Helikopterden son uyarı

Çevre ve Şehircilik Bakanı Murat Kurum, Bursa'dan Gemlik Körfezi'ne doğru havalanıp Nilüfer Çayı üzerinden İznik Gölü'ne doğru yaptığı helikopter denetiminden sonra çok önemli bir uyarı yapıyor...
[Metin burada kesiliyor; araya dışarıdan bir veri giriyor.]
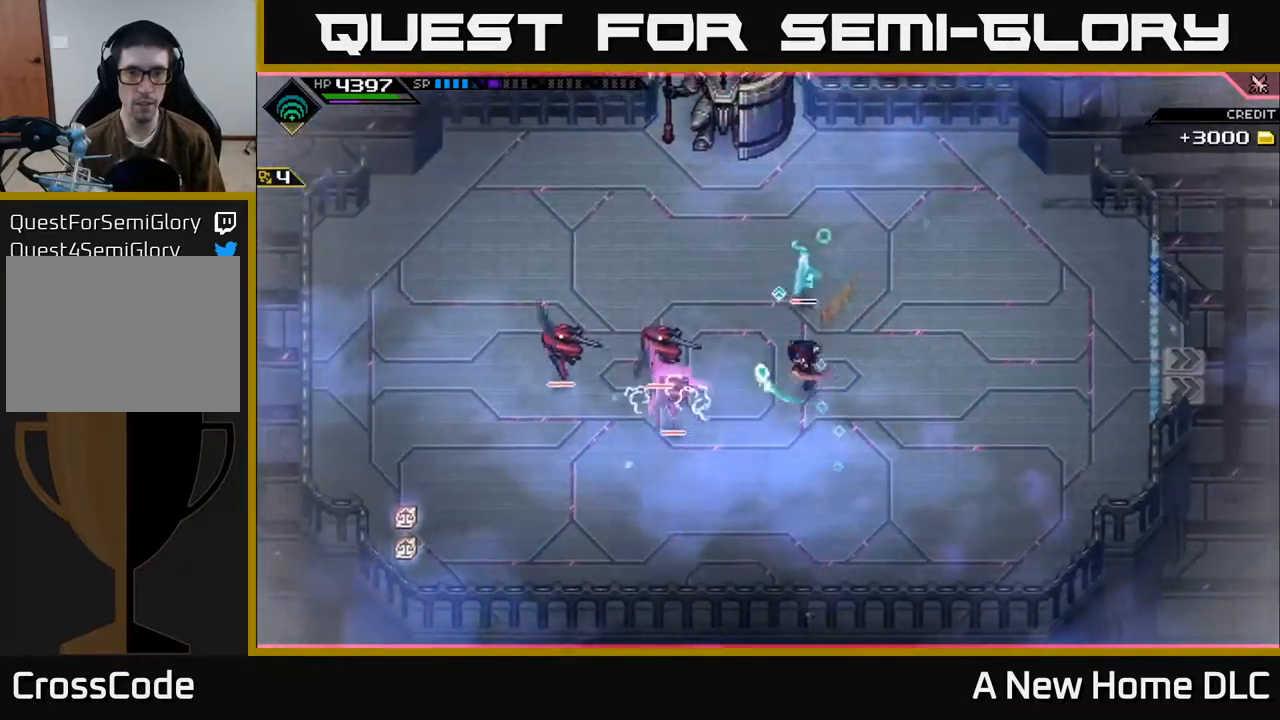
{"buttons": [], "left_stick": "up-right", "right_stick": "center", "events": [[50, "X", "up"], [150, "X", "down"], [217, "X", "up"], [233, "left_stick", "up-right"], [283, "L1", "down"], [433, "L1", "up"]]}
1. Gölleri, denizleri, nehirleri kirletenlere son bir uyarı. Bakan Kurum'a "Bu açıklamanız bir son uyarı gibi olmuş" dedim.

Açık konuştu: "Türkiye genelinde çok ciddi denetimler yapıyoruz. Biz söyleyeceğimizi söyledik. Onlar bakalım gereğini yapacak mı"

Murat Kurum'un yalnızca deprem konutlarıyla uğraşıp çevre kirliliğini ikinci plana aldığını zannedenlere söylüyorum.

Bu açıklamaya dikkat edin. Devam edelim.

Marmara'ya musallat olan müsilajla birlikte bakanlık bürokratları bu bölgede yıllardır çok sıkı denetimler yapıyorlar.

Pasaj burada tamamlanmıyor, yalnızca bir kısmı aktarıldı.